Ohne Kampfgeist, kann auch eine High-Tech Armee nicht siegen

Seit 2015 tobt der Krieg im Jemen. Die arabische Koalition, angeführt von Saudi-Arabien und den anderen Golfstaaten wie Kuwait, Katar und den Vereinigten Arabischen Emiraten, kann sich gegen die vom Iran unterstützten Huthi-Milizen nicht durchsetzen. Im Internet kursieren etliche Videoaufnahmen von Bombardements durch die Arabische Koalition. Dabei trifft man vor allem Zivilpersonen, was den Gegner bisher nicht zermürbt hat, sondern eher dazu führte, dass der Widerstandsgeist der Stämme in Jemen und der Regierungsmilizen nur gestärkt wurde.

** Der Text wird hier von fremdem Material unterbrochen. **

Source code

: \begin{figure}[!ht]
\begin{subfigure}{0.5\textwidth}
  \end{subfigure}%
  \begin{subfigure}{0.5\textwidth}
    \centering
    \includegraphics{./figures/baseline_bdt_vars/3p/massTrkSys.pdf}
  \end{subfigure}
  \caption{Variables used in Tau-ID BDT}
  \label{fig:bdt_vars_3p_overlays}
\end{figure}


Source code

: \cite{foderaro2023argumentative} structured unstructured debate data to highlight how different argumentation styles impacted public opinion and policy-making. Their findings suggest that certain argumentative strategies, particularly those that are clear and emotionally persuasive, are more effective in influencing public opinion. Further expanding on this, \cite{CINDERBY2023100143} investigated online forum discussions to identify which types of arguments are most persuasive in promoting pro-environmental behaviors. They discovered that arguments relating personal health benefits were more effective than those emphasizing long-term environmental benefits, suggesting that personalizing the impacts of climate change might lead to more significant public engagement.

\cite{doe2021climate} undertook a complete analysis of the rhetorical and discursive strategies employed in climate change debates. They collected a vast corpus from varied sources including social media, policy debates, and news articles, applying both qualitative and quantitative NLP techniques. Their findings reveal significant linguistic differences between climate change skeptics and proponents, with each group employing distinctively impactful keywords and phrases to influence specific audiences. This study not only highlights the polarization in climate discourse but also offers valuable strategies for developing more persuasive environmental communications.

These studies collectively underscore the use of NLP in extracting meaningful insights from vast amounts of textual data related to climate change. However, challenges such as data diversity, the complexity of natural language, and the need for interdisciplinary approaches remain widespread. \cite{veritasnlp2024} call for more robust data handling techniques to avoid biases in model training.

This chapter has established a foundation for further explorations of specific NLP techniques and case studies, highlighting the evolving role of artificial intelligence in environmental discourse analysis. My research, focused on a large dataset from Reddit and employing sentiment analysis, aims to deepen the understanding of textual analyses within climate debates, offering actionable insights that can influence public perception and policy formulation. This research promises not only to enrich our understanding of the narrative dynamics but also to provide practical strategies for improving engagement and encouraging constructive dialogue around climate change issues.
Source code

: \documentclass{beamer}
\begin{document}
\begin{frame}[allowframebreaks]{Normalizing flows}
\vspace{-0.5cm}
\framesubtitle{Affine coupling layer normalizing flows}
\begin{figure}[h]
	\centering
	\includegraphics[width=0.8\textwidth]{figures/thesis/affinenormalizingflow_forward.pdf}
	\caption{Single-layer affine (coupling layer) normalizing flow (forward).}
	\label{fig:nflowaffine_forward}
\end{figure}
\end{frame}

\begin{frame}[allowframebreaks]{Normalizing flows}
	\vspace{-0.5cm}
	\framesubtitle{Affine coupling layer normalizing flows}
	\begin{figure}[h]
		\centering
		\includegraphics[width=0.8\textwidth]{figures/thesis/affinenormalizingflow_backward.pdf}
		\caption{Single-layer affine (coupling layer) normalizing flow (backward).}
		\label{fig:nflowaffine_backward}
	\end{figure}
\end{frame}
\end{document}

Die saudische Armee gilt als gut gerüstet. Sie ist eine der modernsten im Orient und zumindest auf dem Papier mit den allerbesten ausgestattet, was NATO und Nicht-NATO-Länder zu bieten haben. Aber ähnlich wie im Golfkrieg vor einigen Jahrzehnten zeigt sich, dass die Saudi-arabische Armee nur eine Schaustellertruppe von priviligierten Söhnen ist, die ihren Militärdienst als eine Art Hobby verstehen. Ihr Ruf in Kreisen westlicher Staaten, die mit ihnen bereits zusammenarbeiten mussten, war noch nie gut. Die Houthi-Rebellen und anderen Milizen haben mittlerweile mehrfach bewiesen, dass sie ihrem technologisch überlegenen Feind im Kampf trotz Unterzahl und schlechterer Waffensysteme mehr als nur gewachsen sind. Immer wieder dringen Meldungen auch zu Al Jazeera durch, die die Amateuraufnahmen und Blogberichte von Krisenreportern stützen. Überall wo die Saudis in einem offenen Kampf ihren Feinden begegnen mussten, wurden sie vernichtend geschlagen. Die Opferzahlen gehen womöglich schon in den vierstelligen Bereich – von den Verwundeten ganz zu schweigen.



 

Houthis published footage of the second phase of the operation on the Jizan front. Lots of trophies and some ATGM shots. from YemeniCrisis

All die überlegene Technik hilft nicht, wenn die Soldaten keinen Kampfgeist haben. Die saudischen Truppen gelten als unmotiviert. Sie mögen einigermaßen gut in ihren Waffensystem ausgebildet sein. Auch ein arabischer Wüstenkrieger kann lernen, wie man eine TOW und ein Gewehr bedient, wie man funkt und wie man Koordinaten an die Artillerie weitergibt. Aber gegen einen entschlossenen Gegner, der sein angestammtes Heimatland verteidigt und hochmotiviert auch schwere Verluste wegstecken kann, ohne dass sich seine Einheit auflöst, kommen ein paar Wohlstandsverwahrloste aus Riad eben nicht an. Der israelische Militärhistoriker Martin van Crefeld hat in seinem Buch “Wir Weicheier” zwar vor allem westliche Länder als verweichlicht und wenig kampfbereit beschrieben, würde aber sicher zustimmen, wenn man auch die Saudis in den Kreis dieser Erniedrigten aufnehmen würde.

Bezüglich den Rufen nach «mehr Geld» für unsere Bundeswehr und die Streitkräfte in Europa heißt das natürlich, dass Geld an sich die Probleme des Militärs hier nicht lösen wird. Es reicht nicht einen gut gebildeten Diplom-Wirtschaftsingenieur in eine Uniform zu stecken, ihm einen guten Sold zu zahlen und dann zu erwarten, dass er mit einigermaßen guten Wirkmitteln zu einem guten Kämpfer wird. Er braucht zwar die Technik – aber Technik allein hilft ihm nicht, wenn die Fähigkeit, Motivation und der Wille zum Töten fehlen. Wenn er nicht bereit ist bis zum Äußersten zu gehen und über das Menschliche hinaus zu opfern, um zu siegen. Wenn er im Herzen kein Kämpfer(Killer) ist, braucht er gar nicht auf dem Schlachtfeld erscheinen. Ein entschlossener Feind, sei er noch so primitiv, könnte ihn trotzdem besiegen.